Roughly halfway through primary season, runoffs in Texas are testing 2 prominent Republicans

AUSTIN, Texas (AP) — The 2024 primary season is roughly halfway over and there have been few shakeups so far, with just one U.S. House member defeated and incumbents widely prevailing in state Capitols.

But the runoffs in Texas on Tuesday are a test for two prominent Republicans: U.S. Rep. Tony Gonzales, who has broken ranks over guns and the border, and powerful state House Speaker Dade Phelan, who angered the party's hard right over the impeachment of Texas Attorney General Ken Paxton.

The fights to save their jobs have laid bare the risks of dissent in the GOP and pushed both to swing back in races that have erupted into bitter and costly battles. A Gonzales loss, his supporters warn, would give Democrats an opening to flip a traditionally moderate district in November, while a change in Texas House leadership could push the state's policymaking even more to the right.

“You’ve got to be a brawler,” said Bill Miller, a longtime Republican strategist in Texas. “It’s expected. If you aren’t willing to do that, you are an outcast.”

Other Texas runoffs also are drawing attention.

Katrina Pierson, a former spokeswoman for Donald Trump, is on the ballot for a state House seat near Dallas. GOP voters also are picking a challenger to Democratic U.S. Rep. Henry Cuellar, who was indicted this month on conspiracy and bribery charges. Cuellar has said he is innocent.

Primaries have knocked out only one House member so far this year: Republican Rep. Jerry Carl of Alabama, who lost in an unusual primary to another incumbent, Rep. Barry Moore, after the state was forced to redraw congressional districts.

Gonzales, who carried 45% of the vote after drawing five challengers in March, has been tested in the primaries like few of his fellow Republicans. He faces Brandon Herrera, a gun-rights YouTube creator who calls himself “The AK Guy" in the district where the Uvalde school shooting happened in 2022.

“The state party of Texas has moved very far to the right, even farther than where the Republicans in D.C. are right now,” said Brian Smith, a political science professor at St. Edwards University in Austin, Texas. He called the squabbles within the Texas GOP “a fight for the soul of the party.”

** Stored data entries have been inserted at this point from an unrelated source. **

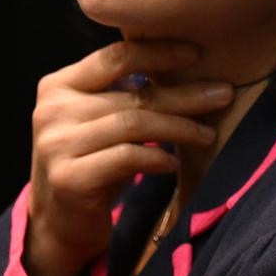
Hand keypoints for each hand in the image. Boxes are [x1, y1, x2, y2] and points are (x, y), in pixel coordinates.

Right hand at [25, 41, 233, 275]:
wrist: (58, 223)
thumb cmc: (91, 162)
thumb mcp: (98, 119)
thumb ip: (123, 92)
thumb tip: (186, 65)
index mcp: (58, 85)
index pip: (114, 57)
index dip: (158, 52)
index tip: (196, 53)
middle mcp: (52, 110)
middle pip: (132, 94)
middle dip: (184, 95)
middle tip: (223, 94)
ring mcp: (57, 144)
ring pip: (133, 124)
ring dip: (179, 127)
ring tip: (207, 134)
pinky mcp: (69, 178)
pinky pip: (126, 158)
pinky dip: (157, 157)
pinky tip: (174, 161)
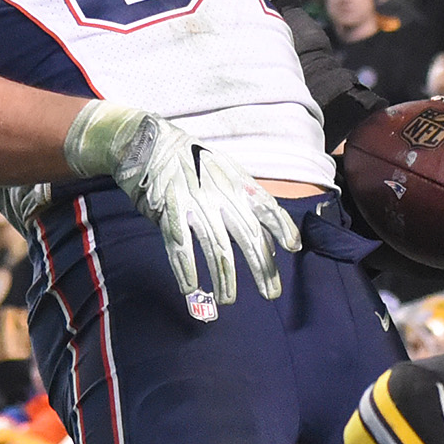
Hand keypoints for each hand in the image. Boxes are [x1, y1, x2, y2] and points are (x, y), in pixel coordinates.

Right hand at [64, 99, 300, 317]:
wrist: (150, 142)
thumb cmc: (193, 163)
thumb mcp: (227, 171)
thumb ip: (246, 199)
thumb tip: (269, 236)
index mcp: (237, 183)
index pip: (267, 207)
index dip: (282, 227)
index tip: (293, 247)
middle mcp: (221, 195)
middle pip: (248, 237)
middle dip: (262, 269)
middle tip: (271, 294)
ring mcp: (195, 205)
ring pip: (217, 249)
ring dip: (224, 279)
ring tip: (228, 300)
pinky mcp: (169, 213)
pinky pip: (181, 248)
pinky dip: (187, 271)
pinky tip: (193, 290)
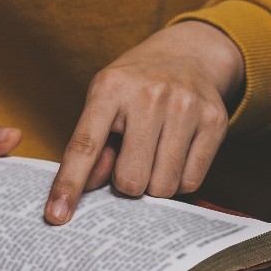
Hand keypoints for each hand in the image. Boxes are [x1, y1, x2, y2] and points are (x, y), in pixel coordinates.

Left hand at [44, 21, 244, 224]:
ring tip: (153, 155)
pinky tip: (175, 154)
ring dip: (154, 183)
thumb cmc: (134, 87)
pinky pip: (191, 182)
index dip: (69, 184)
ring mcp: (186, 106)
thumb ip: (92, 146)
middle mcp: (150, 94)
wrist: (187, 54)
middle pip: (130, 179)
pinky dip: (179, 180)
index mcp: (110, 88)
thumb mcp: (103, 103)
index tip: (56, 216)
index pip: (84, 146)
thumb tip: (88, 188)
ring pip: (162, 186)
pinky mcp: (215, 121)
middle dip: (126, 183)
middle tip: (131, 160)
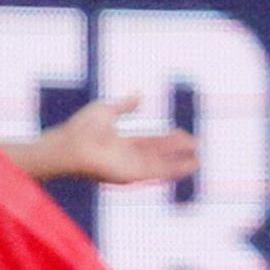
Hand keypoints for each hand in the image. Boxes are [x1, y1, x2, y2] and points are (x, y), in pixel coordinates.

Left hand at [39, 94, 199, 185]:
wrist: (71, 145)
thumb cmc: (82, 128)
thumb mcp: (107, 110)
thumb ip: (125, 105)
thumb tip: (140, 95)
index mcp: (122, 142)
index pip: (149, 142)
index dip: (167, 139)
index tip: (182, 133)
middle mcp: (127, 157)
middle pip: (158, 153)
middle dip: (177, 150)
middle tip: (195, 143)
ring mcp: (130, 166)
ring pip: (161, 165)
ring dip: (180, 163)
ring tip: (198, 159)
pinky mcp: (133, 175)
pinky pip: (158, 173)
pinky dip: (176, 170)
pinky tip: (190, 165)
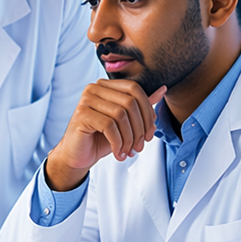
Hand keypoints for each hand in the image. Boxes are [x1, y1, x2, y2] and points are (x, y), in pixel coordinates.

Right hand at [44, 80, 165, 191]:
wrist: (78, 155)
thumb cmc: (100, 138)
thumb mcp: (126, 123)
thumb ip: (141, 107)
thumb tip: (162, 90)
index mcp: (106, 86)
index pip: (135, 89)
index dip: (148, 111)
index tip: (149, 133)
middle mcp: (94, 88)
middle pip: (130, 102)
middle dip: (140, 128)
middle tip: (139, 147)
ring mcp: (86, 100)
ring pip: (121, 115)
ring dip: (129, 138)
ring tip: (127, 152)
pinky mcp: (81, 115)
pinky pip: (108, 126)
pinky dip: (117, 142)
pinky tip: (117, 153)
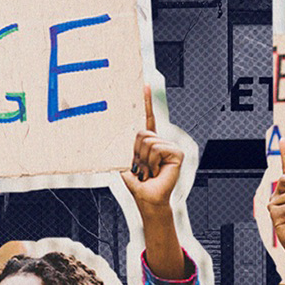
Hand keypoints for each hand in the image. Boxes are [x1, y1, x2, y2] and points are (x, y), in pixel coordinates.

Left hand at [121, 86, 183, 212]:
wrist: (147, 198)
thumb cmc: (137, 183)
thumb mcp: (125, 162)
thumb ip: (122, 148)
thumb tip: (107, 137)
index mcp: (149, 141)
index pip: (147, 118)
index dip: (147, 102)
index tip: (145, 85)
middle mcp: (160, 141)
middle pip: (141, 133)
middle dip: (136, 152)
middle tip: (141, 168)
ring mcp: (170, 146)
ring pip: (147, 141)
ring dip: (143, 160)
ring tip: (148, 171)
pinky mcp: (177, 152)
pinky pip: (157, 148)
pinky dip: (152, 162)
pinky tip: (157, 171)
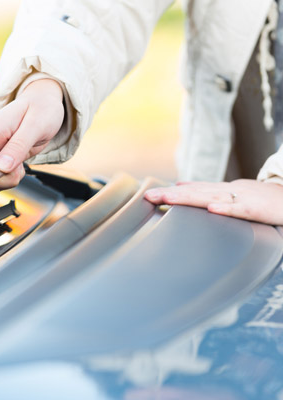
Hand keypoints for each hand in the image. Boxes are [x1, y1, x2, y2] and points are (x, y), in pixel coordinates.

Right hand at [0, 78, 63, 190]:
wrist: (45, 105)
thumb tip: (2, 167)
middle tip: (19, 170)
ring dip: (7, 179)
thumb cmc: (40, 109)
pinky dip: (11, 179)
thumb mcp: (36, 125)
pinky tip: (19, 166)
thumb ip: (19, 146)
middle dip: (0, 179)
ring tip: (21, 165)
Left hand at [144, 179, 282, 224]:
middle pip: (194, 192)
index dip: (169, 192)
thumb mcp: (231, 192)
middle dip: (170, 195)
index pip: (190, 190)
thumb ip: (207, 190)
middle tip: (147, 196)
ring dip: (188, 198)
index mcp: (221, 190)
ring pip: (210, 198)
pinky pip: (240, 210)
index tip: (147, 195)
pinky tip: (211, 210)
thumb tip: (180, 183)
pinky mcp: (257, 208)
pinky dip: (226, 209)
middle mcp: (227, 191)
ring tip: (167, 199)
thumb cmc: (262, 197)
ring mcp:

Gonzales has the backing of party heavyweights including Texas Gov. Greg Abbott and Republican House Speaker Mike Johnson and has shrugged off a rare admonishment last year from the state party. The censure followed votes he cast in favor of same-sex marriage protections at the federal level and a bipartisan gun safety bill after the Uvalde school massacre.

“My voting record is very strong on the Constitution,” the 20-year Navy veteran said in April. “I swore an oath to the Constitution at 18 years old. And I’ve never stopped doing that. ... We can protect the Constitution and we can protect our kids. It does not have to be either/or.”

Herrera has taunted Gonzales on social media and called his campaign “desperate.”

“It’s funny that 3 months ago I was ‘just a YouTuber’ and ‘not a serious candidate,’” Herrera posted on X, noting Johnson attended a fundraiser for Gonzales. “When your enemies are circling the wagons, it’s usually not a sign they’re winning.”

On the state level, Phelan’s two sessions leading the chamber would typically be considered a bonanza for conservatives.

Since 2021, Texas has passed some of the most restrictive abortion laws in the country, supported Abbott’s headline-making anti-immigration measures, banned gender-affirming medical care for minors and eliminated diversity, equity and inclusion programs in higher education.

But like Gonzales, Phelan also was censured by the state party for a “lack of fidelity to Republican principles and priorities.” Hardline Republicans have targeted him since the House voted last year to impeach Paxton, setting up a Senate trial ending in Paxton's acquittal.

Paxton led a primary push to oust Phelan, who finished a close second to oil and gas consultant David Covey. That leaves Phelan with an uphill climb to win the nomination, with a loss upending party leadership in the state Capitol.